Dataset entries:
------------------------------------------------------------------------

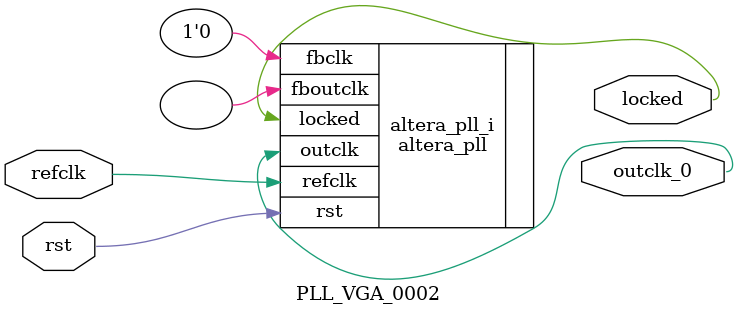
<source format=v>
`timescale 1ns/10ps
module  PLL_VGA_0002(

	// interface 'refclk'
	input wire refclk,

	// interface 'reset'
	input wire rst,

	// interface 'outclk0'
	output wire outclk_0,

	// interface 'locked'
	output wire locked
);

	altera_pll #(
		.fractional_vco_multiplier("false"),
		.reference_clock_frequency("50.0 MHz"),
		.operation_mode("direct"),
		.number_of_clocks(1),
		.output_clock_frequency0("25.000000 MHz"),
		.phase_shift0("0 ps"),
		.duty_cycle0(50),
		.output_clock_frequency1("0 MHz"),
		.phase_shift1("0 ps"),
		.duty_cycle1(50),
		.output_clock_frequency2("0 MHz"),
		.phase_shift2("0 ps"),
		.duty_cycle2(50),
		.output_clock_frequency3("0 MHz"),
		.phase_shift3("0 ps"),
		.duty_cycle3(50),
		.output_clock_frequency4("0 MHz"),
		.phase_shift4("0 ps"),
		.duty_cycle4(50),
		.output_clock_frequency5("0 MHz"),
		.phase_shift5("0 ps"),
		.duty_cycle5(50),
		.output_clock_frequency6("0 MHz"),
		.phase_shift6("0 ps"),
		.duty_cycle6(50),
		.output_clock_frequency7("0 MHz"),
		.phase_shift7("0 ps"),
		.duty_cycle7(50),
		.output_clock_frequency8("0 MHz"),
		.phase_shift8("0 ps"),
		.duty_cycle8(50),
		.output_clock_frequency9("0 MHz"),
		.phase_shift9("0 ps"),
		.duty_cycle9(50),
		.output_clock_frequency10("0 MHz"),
		.phase_shift10("0 ps"),
		.duty_cycle10(50),
		.output_clock_frequency11("0 MHz"),
		.phase_shift11("0 ps"),
		.duty_cycle11(50),
		.output_clock_frequency12("0 MHz"),
		.phase_shift12("0 ps"),
		.duty_cycle12(50),
		.output_clock_frequency13("0 MHz"),
		.phase_shift13("0 ps"),
		.duty_cycle13(50),
		.output_clock_frequency14("0 MHz"),
		.phase_shift14("0 ps"),
		.duty_cycle14(50),
		.output_clock_frequency15("0 MHz"),
		.phase_shift15("0 ps"),
		.duty_cycle15(50),
		.output_clock_frequency16("0 MHz"),
		.phase_shift16("0 ps"),
		.duty_cycle16(50),
		.output_clock_frequency17("0 MHz"),
		.phase_shift17("0 ps"),
		.duty_cycle17(50),
		.pll_type("General"),
		.pll_subtype("General")
	) altera_pll_i (
		.rst	(rst),
		.outclk	({outclk_0}),
		.locked	(locked),
		.fboutclk	( ),
		.fbclk	(1'b0),
		.refclk	(refclk)
	);
endmodule


</source>
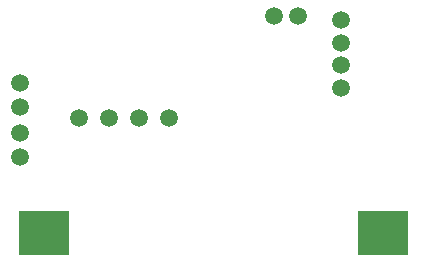
<source format=gbp>
G04 Layer: BottomPasteMaskLayer*
G04 EasyEDA v6.5.40, 2024-06-15 16:39:10*
G04 e63031535b224d068feaf967c7116de5,10*
G04 Gerber Generator version 0.2*
G04 Scale: 100 percent, Rotated: No, Reflected: No *
G04 Dimensions in millimeters *
G04 leading zeros omitted , absolute positions ,4 integer and 5 decimal *
%FSLAX45Y45*%
%MOMM*%

%AMMACRO1*21,1,$1,$2,0,0,$3*%
%ADD10C,1.5000*%
%ADD11MACRO1,4.2001X3.7998X0.0000*%

%LPD*%
D10*
G01*
X10363200Y7175500D03*
G01*
X10363200Y6985000D03*
G01*
X10363200Y6794500D03*
G01*
X10363200Y6604000D03*
G01*
X8394700Y6350000D03*
G01*
X8648700Y6350000D03*
G01*
X8902700Y6350000D03*
G01*
X8140700Y6350000D03*
G01*
X9791700Y7213600D03*
G01*
X9994900Y7213600D03*
G01*
X7645400Y6019800D03*
G01*
X7645400Y6223000D03*
G01*
X7645400Y6438900D03*
G01*
X7645400Y6642100D03*
D11*
G01*
X10722203Y5372100D03*
G01*
X7845196Y5372100D03*
M02*

</source>
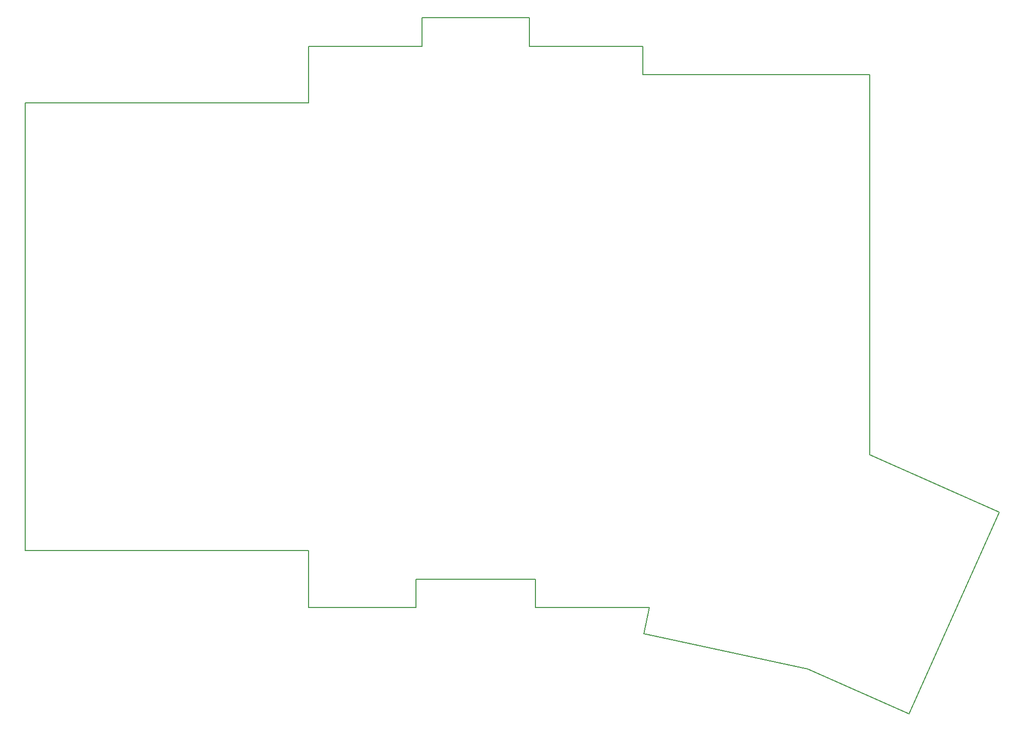
<source format=gbr>
%TF.GenerationSoftware,KiCad,Pcbnew,5.1.10*%
%TF.CreationDate,2021-05-29T15:16:00+02:00*%
%TF.ProjectId,pcb,7063622e-6b69-4636-9164-5f7063625858,rev?*%
%TF.SameCoordinates,Original*%
%TF.FileFunction,Profile,NP*%
%FSLAX46Y46*%
G04 Gerber Fmt 4.6, Leading zero omitted, Abs format (unit mm)*
G04 Created by KiCad (PCBNEW 5.1.10) date 2021-05-29 15:16:00*
%MOMM*%
%LPD*%
G01*
G04 APERTURE LIST*
%TA.AperFunction,Profile*%
%ADD10C,0.200000*%
%TD*%
G04 APERTURE END LIST*
D10*
X129197000Y-159049413D02*
X110030000Y-159049413D01*
X172746000Y-176950513D02*
X172746000Y-176950513D01*
X90980000Y-64799413D02*
X90980000Y-64799413D01*
X90980000Y-60036913D02*
X90980000Y-60036913D01*
X129197000Y-159049413D02*
X129197000Y-159049413D01*
X24305000Y-149524413D02*
X24305000Y-149524413D01*
X109030000Y-64799413D02*
X109030000Y-64799413D01*
X128249000Y-163510513D02*
X128249000Y-163510513D01*
X89980000Y-154286913D02*
X89980000Y-154286913D01*
X71930000Y-159049413D02*
X71930000Y-159049413D01*
X109030000Y-60036913D02*
X109030000Y-60036913D01*
X24305000Y-149524413D02*
X24305000Y-149524413D01*
X89980000Y-159049413D02*
X89980000Y-159049413D01*
X89980000Y-159049413D02*
X89980000Y-159049413D01*
X71930000Y-149524413D02*
X71930000Y-149524413D01*
X110030000Y-159049413D02*
X110030000Y-159049413D01*
X71930000Y-159049413D02*
X71930000Y-159049413D01*
X110030000Y-159049413D02*
X110030000Y-159049413D01*
X109030000Y-60036913D02*
X109030000Y-60036913D01*
X71930000Y-64799413D02*
X71930000Y-64799413D01*
X89980000Y-154286913D02*
X89980000Y-154286913D01*
X129197000Y-159049413D02*
X129197000Y-159049413D01*
X166180000Y-69561913D02*
X166180000Y-69561913D01*
X109030000Y-64799413D02*
X109030000Y-64799413D01*
X71930000Y-74324413D02*
X71930000Y-74324413D01*
X166180000Y-133377414D02*
X166180000Y-133377414D01*
X110030000Y-154286913D02*
X89980000Y-154286913D01*
X128080000Y-64799413D02*
X128080000Y-64799413D01*
X71930000Y-74324413D02*
X71930000Y-64799413D01*
X187886000Y-143080603D02*
X187886000Y-143080603D01*
X89980000Y-154286913D02*
X89980000Y-159049413D01*
X90980000Y-60036913D02*
X109030000Y-60036913D01*
X166180000Y-133377414D02*
X166180000Y-133377414D01*
X128080000Y-69561913D02*
X128080000Y-69561913D01*
X71930000Y-149524413D02*
X24305000Y-149524413D01*
X172746000Y-176950513D02*
X172746000Y-176950513D01*
X155762000Y-169358613D02*
X155762000Y-169358613D01*
X155762000Y-169358613D02*
X155762000Y-169358613D01*
X166180000Y-69561913D02*
X166180000Y-133377414D01*
X89980000Y-159049413D02*
X71930000Y-159049413D01*
X128080000Y-69561913D02*
X166180000Y-69561913D01*
X166180000Y-69561913D02*
X166180000Y-69561913D01*
X24305000Y-74324413D02*
X24305000Y-74324413D01*
X128080000Y-69561913D02*
X128080000Y-69561913D01*
X71930000Y-64799413D02*
X71930000Y-64799413D01*
X90980000Y-60036913D02*
X90980000Y-60036913D01*
X90980000Y-64799413D02*
X90980000Y-60036913D01*
X71930000Y-74324413D02*
X71930000Y-74324413D01*
X128080000Y-64799413D02*
X128080000Y-64799413D01*
X90980000Y-64799413D02*
X90980000Y-64799413D01*
X24305000Y-149524413D02*
X24305000Y-74324413D01*
X166180000Y-133377414D02*
X187886000Y-143080603D01*
X71930000Y-159049413D02*
X71930000Y-149524413D01*
X110030000Y-154286913D02*
X110030000Y-154286913D01*
X187886000Y-143080603D02*
X187886000Y-143080603D01*
X172746000Y-176950513D02*
X155762000Y-169358613D01*
X110030000Y-159049413D02*
X110030000Y-154286913D01*
X109030000Y-64799413D02*
X128080000Y-64799413D01*
X187886000Y-143080603D02*
X172746000Y-176950513D01*
X24305000Y-74324413D02*
X24305000Y-74324413D01*
X110030000Y-154286913D02*
X110030000Y-154286913D01*
X109030000Y-60036913D02*
X109030000Y-64799413D01*
X155762000Y-169358613D02*
X128249000Y-163510513D01*
X128249000Y-163510513D02*
X128249000Y-163510513D01*
X71930000Y-149524413D02*
X71930000Y-149524413D01*
X71930000Y-64799413D02*
X90980000Y-64799413D01*
X128080000Y-64799413D02*
X128080000Y-69561913D01*
X24305000Y-74324413D02*
X71930000Y-74324413D01*
X128249000Y-163510513D02*
X129197000Y-159049413D01*
M02*

</source>
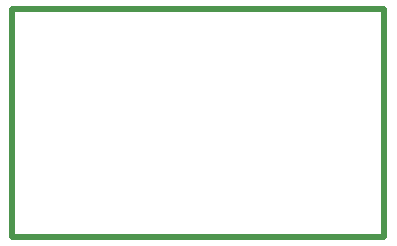
<source format=gko>
G04*
G04 #@! TF.GenerationSoftware,Altium Limited,Altium Designer,23.10.1 (27)*
G04*
G04 Layer_Color=16711935*
%FSLAX44Y44*%
%MOMM*%
G71*
G04*
G04 #@! TF.SameCoordinates,C98114AB-1D72-469A-8513-8E5B1E3D2C2F*
G04*
G04*
G04 #@! TF.FilePolarity,Positive*
G04*
G01*
G75*
%ADD31C,0.5080*%
D31*
X0Y193040D02*
X314960D01*
Y0D02*
Y193040D01*
X0Y0D02*
Y193040D01*
Y0D02*
X314960D01*
M02*

</source>
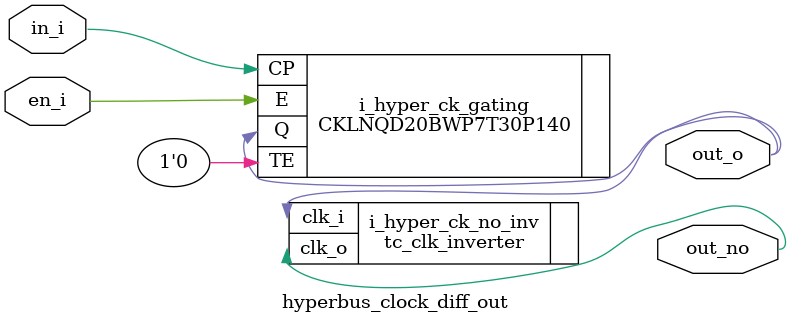
<source format=sv>

module hyperbus_clock_diff_out
(
    input  logic in_i,
    input  logic en_i, //high enable
    output logic out_o,
    output logic out_no
);

`ifdef SIM
    tc_clk_gating i_hyper_ck_gating (
        .clk_i     ( in_i  ),
        .en_i      ( en_i  ),
        .test_en_i ( 1'b0  ),
        .clk_o     ( out_o )
    );
`else
    CKLNQD20BWP7T30P140 i_hyper_ck_gating (
        .TE      ( 1'b0  ),
        .E       ( en_i  ),
        .CP      ( in_i  ),
        .Q       ( out_o )
    );
`endif

    tc_clk_inverter i_hyper_ck_no_inv (
        .clk_i ( out_o  ),
        .clk_o ( out_no )
    );

endmodule

</source>
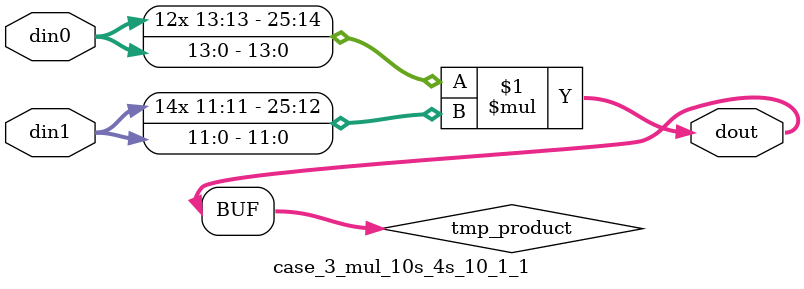
<source format=v>

`timescale 1 ns / 1 ps

 module case_3_mul_10s_4s_10_1_1(din0, din1, dout);
parameter ID = 1;
parameter NUM_STAGE = 0;
parameter din0_WIDTH = 14;
parameter din1_WIDTH = 12;
parameter dout_WIDTH = 26;

input [din0_WIDTH - 1 : 0] din0; 
input [din1_WIDTH - 1 : 0] din1; 
output [dout_WIDTH - 1 : 0] dout;

wire signed [dout_WIDTH - 1 : 0] tmp_product;



























assign tmp_product = $signed(din0) * $signed(din1);








assign dout = tmp_product;





















endmodule

</source>
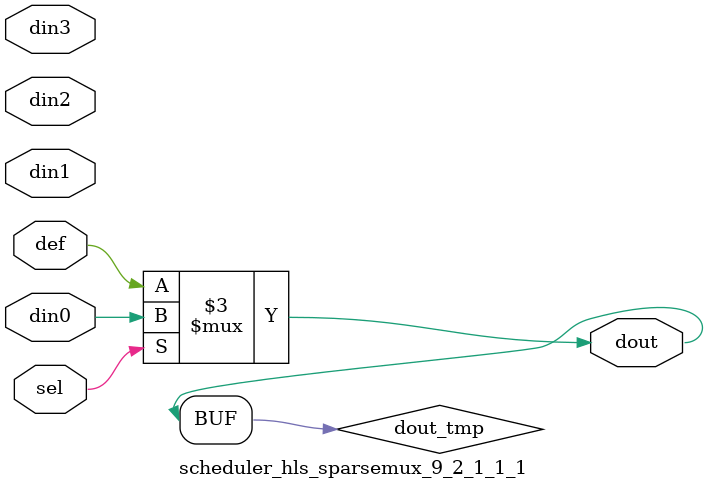
<source format=v>
`timescale 1ns / 1ps

module scheduler_hls_sparsemux_9_2_1_1_1 (din0,din1,din2,din3,def,sel,dout);

parameter din0_WIDTH = 1;

parameter din1_WIDTH = 1;

parameter din2_WIDTH = 1;

parameter din3_WIDTH = 1;

parameter def_WIDTH = 1;
parameter sel_WIDTH = 1;
parameter dout_WIDTH = 1;

parameter [sel_WIDTH-1:0] CASE0 = 1;

parameter [sel_WIDTH-1:0] CASE1 = 1;

parameter [sel_WIDTH-1:0] CASE2 = 1;

parameter [sel_WIDTH-1:0] CASE3 = 1;

parameter ID = 1;
parameter NUM_STAGE = 1;



input [din0_WIDTH-1:0] din0;

input [din1_WIDTH-1:0] din1;

input [din2_WIDTH-1:0] din2;

input [din3_WIDTH-1:0] din3;

input [def_WIDTH-1:0] def;
input [sel_WIDTH-1:0] sel;

output [dout_WIDTH-1:0] dout;



reg [dout_WIDTH-1:0] dout_tmp;


always @ (*) begin
(* parallel_case *) case (sel)
    
    CASE0 : dout_tmp = din0;
    
    CASE1 : dout_tmp = din1;
    
    CASE2 : dout_tmp = din2;
    
    CASE3 : dout_tmp = din3;
    
    default : dout_tmp = def;
endcase
end


assign dout = dout_tmp;



endmodule

</source>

------------------------------------------------------------------------

Scan the entries above for the word "GenerationSoftware". Report the lines that hold it.

%TF.GenerationSoftware,KiCad,Pcbnew,5.1.10*%
G04 #@! TF.GenerationSoftware,Altium Limited,Altium Designer,23.10.1 (27)*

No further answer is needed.